Georgios ne peut dissimuler son mépris. L’anonymat est un élément essentiel des règles établies. Il aime pouvoir se dire que l’homme assis à une table basse de la çayhane de Fethi Bey, de l’autre côté de la place, ce conducteur qui tapote son volant d’impatience en attendant que le feu passe au vert, cette femme qu’il frôle devant la gondole des produits surgelés lors de son expédition hebdomadaire au supermarché, sont peut-être des participants à sa Bourse de la Terreur.

« Merci, je me félicite que ce jeu puisse intéresser des gens de votre milieu. Mais que me veut le MIT, en ce cas ? »

Bekdil réunit ses mains. « Vous connaissez le groupe d’Haceteppe.

— Je suis un de ses membres fondateurs.

— Pardonnez-moi, je l’ignorais. Vous ne savez peut-être pas que le MIT a récemment constitué un autre groupe d’étude au profil bien plus discret pour travailler en parallèle avec Haceteppe. Il est basé à Istanbul et utilise des techniques spéculatives peu orthodoxes. Nous estimons que les deux méthodologies devraient permettre d’analyser les problèmes de sécurité sous un jour nouveau. »

Georgios Ferentinou fait tourner sa soucoupe afin d’orienter la cuiller vers le cœur de Bekdil, comme l’aiguille d’une boussole pointée vers le nord.

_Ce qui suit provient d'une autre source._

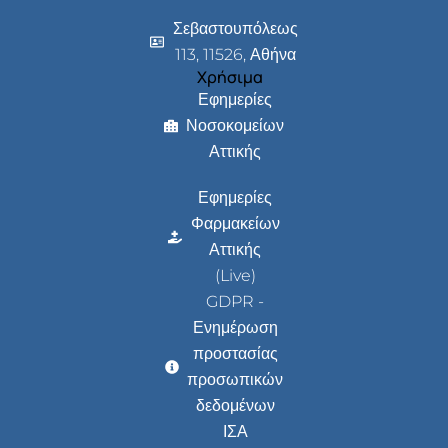
Σεβαστουπόλεως
113, 11526, Αθήνα
Χρήσιμα
Εφημερίες
Νοσοκομείων
Αττικής
Εφημερίες
Φαρμακείων
Αττικής
(Live)
GDPR -
Ενημέρωση
προστασίας
προσωπικών
δεδομένων
ΙΣΑ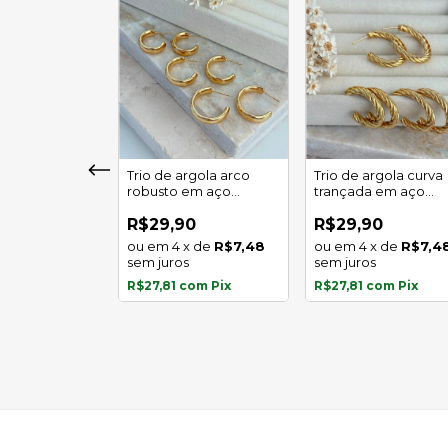
girassol luz
Trio de argola arco
Trio de argola curva
 em aço
robusto em aço
trançada em aço
l
inoxidável
inoxidável
0
R$29,90
R$29,90
x
de
R$5,97
4
x
de
R$7,48
4
x
de
R$7,4
s
sem juros
sem juros
com
Pix
R$27,81
com
Pix
R$27,81
com
Pix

« Vous souhaitez que je me joigne à ce groupe.

— Effectivement. »

Georgios ne peut s’empêcher de rire intérieurement, un grognement amusé.

« Vos services doivent être aux abois, s’ils s’adressent à quelqu’un dans mon genre pour sauver la nation. Pourquoi avez-vous cru que j’accepterais de participer à ce…

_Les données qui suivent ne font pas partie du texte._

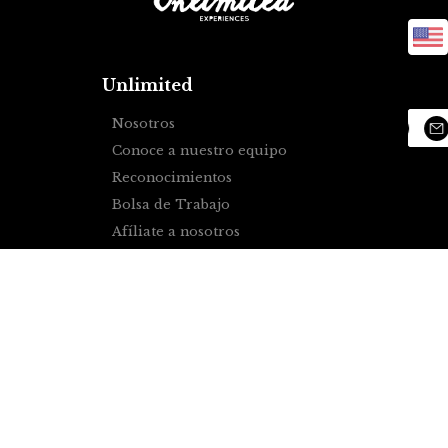
Unlimited
Nosotros
Conoce a nuestro equipo
Reconocimientos
Bolsa de Trabajo
Afíliate a nosotros
Puebla
Tours en Puebla
Tours fuera de Puebla
Tours de aventura
Tours en pueblos mágicos
Otros servicios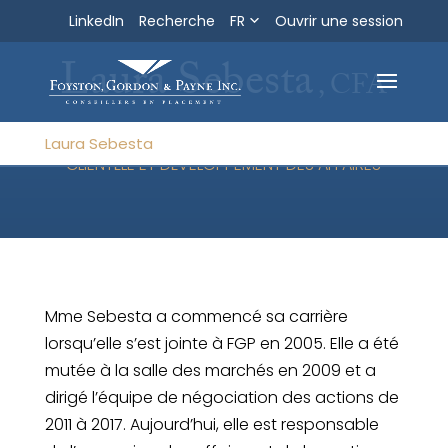
LinkedIn
Recherche
FR
Ouvrir une session
Recherche
Sortir
Laura Sebesta
, CFA
DIRECTRICE PRINCIPALE - RELATIONS AVEC LA
Laura Sebesta
CLIENTÈLE ET DÉVELOPPEMENT DES AFFAIRES
Mme Sebesta a commencé sa carrière
lorsqu’elle s’est jointe à FGP en 2005. Elle a été
mutée à la salle des marchés en 2009 et a
dirigé l’équipe de négociation des actions de
2011 à 2017. Aujourd’hui, elle est responsable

— Groupe de Cadiköy. Par curiosité, monsieur Ferentinou. » Bekdil prend dans la veste de son costume bon marché une petite fiole en plastique munie d’un embout inhalateur et la place sur la petite table poussiéreuse. « Ces nanos sont à utilisation unique, et ils vous fourniront des réponses à toutes les questions que vous pouvez vous poser. Le carbone mémoriel est codé sur votre ADN et si une autre personne que vous l’inhale elle n’aura droit qu’à une brève hallucination auditive de battements d’ailes. » Que le MIT dispose d’échantillons de son ADN ne surprend aucunement Georgios, car c’est toujours à contrecœur que l’État relâche ses prises. « Je serai bref. Les nanos ont une efficacité réduite dans le temps et vous les oublierez une heure après les avoir inhalés. Eh bien, je vous remercie pour le thé, monsieur Ferentinou. Par ailleurs, je continuerai de jouer à la Bourse de la Terreur quelle que soit votre décision. Sous un autre pseudo, cela va de soi. »

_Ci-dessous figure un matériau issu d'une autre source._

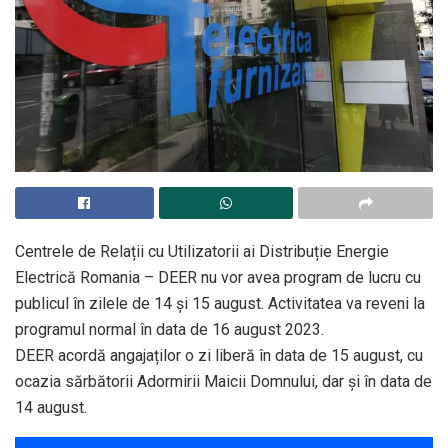
Centrele de Relații cu Utilizatorii ai Distribuție Energie
Electrică Romania – DEER nu vor avea program de lucru cu
publicul în zilele de 14 și 15 august. Activitatea va reveni la
programul normal în data de 16 august 2023.
DEER acordă angajaților o zi liberă în data de 15 august, cu
ocazia sărbătorii Adormirii Maicii Domnului, dar și în data de
14 august.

Bekdil tend la main à Georgios qui la serre en étant dans un état second, comme hypnotisé par la fiole translucide sans étiquette.

Les djinns attendent Necdet qui gravit en cillant les degrés de béton du Centre de sauvetage commercial Levent sous l’éclat du soleil des heures de pointe. Des djinns par centaines, des djinns par milliers, qui le surveillent du haut des toits, balcons, cages d’ascenseurs et nacelles de laveurs de carreaux, perchés sur chaque réverbère, panneau de signalisation et placard publicitaire, chaque câble qui transporte de l’électricité ou de l’information, massés sur les toits des bus et des dolmus qui passent, lorgnant vers le bas depuis les corniches de verre des tours d’Istanbul ainsi que des minarets de l’horrible nouvelle mosquée au dôme argenté trop clinquant, plus que partout ailleurs. Les djinns ont toujours été attirés par les mosquées. Ils font en papillotant la navette entre la dimension où ils vivent et le monde réel, comme des flammèches froides, plus nombreux que les habitants du grand Istanbul.